Our study found that the majority of patients discharged from the ED after referral for hospitalist admission did not have subsequent acute healthcare utilization, with 4 of 5 patients avoiding an ED return visit and 9 of 10 patients avoiding hospitalization within 30 days. These numbers were similar to our ED’s 30-day revisit rate, which was slightly less than 20% at the beginning of 2016, and our own hospital medicine group’s readmission rate, which was around 10% during the time period of our study. The 30-day ED revisit rate for our study was likely slightly higher than our ED’s 30-day revisit rate due to the higher proportion of patients with sickle cell disease and alcohol-related diagnoses that the ED asks our hospitalists to evaluate for admission.

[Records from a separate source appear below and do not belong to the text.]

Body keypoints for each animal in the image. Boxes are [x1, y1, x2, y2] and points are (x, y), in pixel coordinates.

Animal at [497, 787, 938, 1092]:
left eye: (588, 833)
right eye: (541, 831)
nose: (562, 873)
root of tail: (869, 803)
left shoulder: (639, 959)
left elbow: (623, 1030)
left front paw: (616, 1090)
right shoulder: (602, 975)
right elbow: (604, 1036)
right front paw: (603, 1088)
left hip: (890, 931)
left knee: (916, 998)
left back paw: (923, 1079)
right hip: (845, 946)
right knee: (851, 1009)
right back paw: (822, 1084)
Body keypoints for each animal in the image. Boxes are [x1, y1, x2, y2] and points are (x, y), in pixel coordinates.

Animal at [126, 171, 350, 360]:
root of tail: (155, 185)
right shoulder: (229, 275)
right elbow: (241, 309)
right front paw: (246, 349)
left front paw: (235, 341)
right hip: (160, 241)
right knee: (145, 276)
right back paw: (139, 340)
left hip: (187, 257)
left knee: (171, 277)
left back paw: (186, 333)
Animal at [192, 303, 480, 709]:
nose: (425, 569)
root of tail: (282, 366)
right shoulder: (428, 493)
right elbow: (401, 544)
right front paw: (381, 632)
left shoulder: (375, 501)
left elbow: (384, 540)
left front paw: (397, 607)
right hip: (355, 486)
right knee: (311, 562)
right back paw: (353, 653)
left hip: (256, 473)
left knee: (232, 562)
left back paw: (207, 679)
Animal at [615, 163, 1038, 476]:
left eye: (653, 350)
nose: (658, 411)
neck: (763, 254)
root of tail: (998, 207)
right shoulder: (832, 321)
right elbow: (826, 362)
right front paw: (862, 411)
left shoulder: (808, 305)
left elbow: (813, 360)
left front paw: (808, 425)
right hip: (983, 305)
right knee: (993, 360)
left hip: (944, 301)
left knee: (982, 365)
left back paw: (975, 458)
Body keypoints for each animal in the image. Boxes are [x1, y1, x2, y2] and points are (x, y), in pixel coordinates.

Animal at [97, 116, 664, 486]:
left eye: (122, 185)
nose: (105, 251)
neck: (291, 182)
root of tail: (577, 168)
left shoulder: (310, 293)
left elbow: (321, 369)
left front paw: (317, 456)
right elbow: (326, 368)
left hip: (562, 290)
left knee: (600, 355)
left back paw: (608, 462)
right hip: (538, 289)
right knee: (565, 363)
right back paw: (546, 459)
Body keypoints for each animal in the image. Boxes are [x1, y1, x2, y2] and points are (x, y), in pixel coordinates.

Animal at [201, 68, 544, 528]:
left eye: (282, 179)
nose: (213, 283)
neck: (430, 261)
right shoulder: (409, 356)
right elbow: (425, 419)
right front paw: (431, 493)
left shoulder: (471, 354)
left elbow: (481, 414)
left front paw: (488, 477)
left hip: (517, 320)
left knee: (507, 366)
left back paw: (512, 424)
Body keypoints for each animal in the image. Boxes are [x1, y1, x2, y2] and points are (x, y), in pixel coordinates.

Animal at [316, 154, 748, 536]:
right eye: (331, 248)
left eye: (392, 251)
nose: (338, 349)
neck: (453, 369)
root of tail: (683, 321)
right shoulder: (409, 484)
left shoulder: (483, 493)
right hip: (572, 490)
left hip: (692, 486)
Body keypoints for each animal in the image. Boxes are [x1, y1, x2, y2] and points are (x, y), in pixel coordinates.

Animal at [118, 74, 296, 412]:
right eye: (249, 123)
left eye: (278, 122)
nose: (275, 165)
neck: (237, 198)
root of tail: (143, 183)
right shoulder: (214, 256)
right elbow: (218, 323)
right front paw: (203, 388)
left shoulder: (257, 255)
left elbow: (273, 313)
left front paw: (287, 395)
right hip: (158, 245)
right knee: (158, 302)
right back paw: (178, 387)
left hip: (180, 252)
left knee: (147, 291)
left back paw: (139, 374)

Mortality for this cohort, identified via manual record review for all patients and the US Social Security Death Index for the majority, was well below 1%. Given the known harms associated with hospitalization, these results suggest that hospitalist physicians are able to safely benefit patients and the healthcare system by identifying unnecessary hospitalizations.

Patients with chest pain made up the largest diagnosis grouping, and these patients returned to the ED with the same frequency as the entire cohort. Recent literature has shown that the risk of having a cardiac event after a negative ED evaluation for cardiac chest pain is extremely low. For example, the HEART Pathway, a prospectively validated study that combined the HEART risk stratification score with serial cardiac biomarker testing at 0 and 3 hours, identified a large group of patients presenting to the ED who were at very low risk (~1%) of having a major adverse cardiac event within 30 days.12 In our study, although there was 1 patient who initially presented with chest pain and had a nonfatal STEMI within 30 days, those who presented with chest pain had reduced odds of hospitalization within 30 days of an index consultation compared with the rest of the cohort. Admission for further risk stratification with a stress test for low-risk patients has not been shown to confer greater benefit and does not identify preventable bad outcomes.13,14

We identified several diagnoses with a higher risk of return to the ED: alcohol-related diagnoses, abdominal pain, and sickle cell disease with crisis. Two of these groups, patients with alcohol-related diagnoses and sickle cell disease, are known to have high rates of healthcare utilization, especially those covered by Medicaid.15 Our hospitalist group has published clinical protocols for evaluating and caring for both of these groups of patients.16,17 In this study, patients presenting with alcohol-related diagnoses and abdominal pain had more than 3 times the odds of returning to the ED within 30 days compared with the entire cohort. We suspect that sickle cell disease with crisis also likely conveys a higher risk of return to the ED, although the total number of patient encounters was low and the adjusted OR did not reach statistical significance.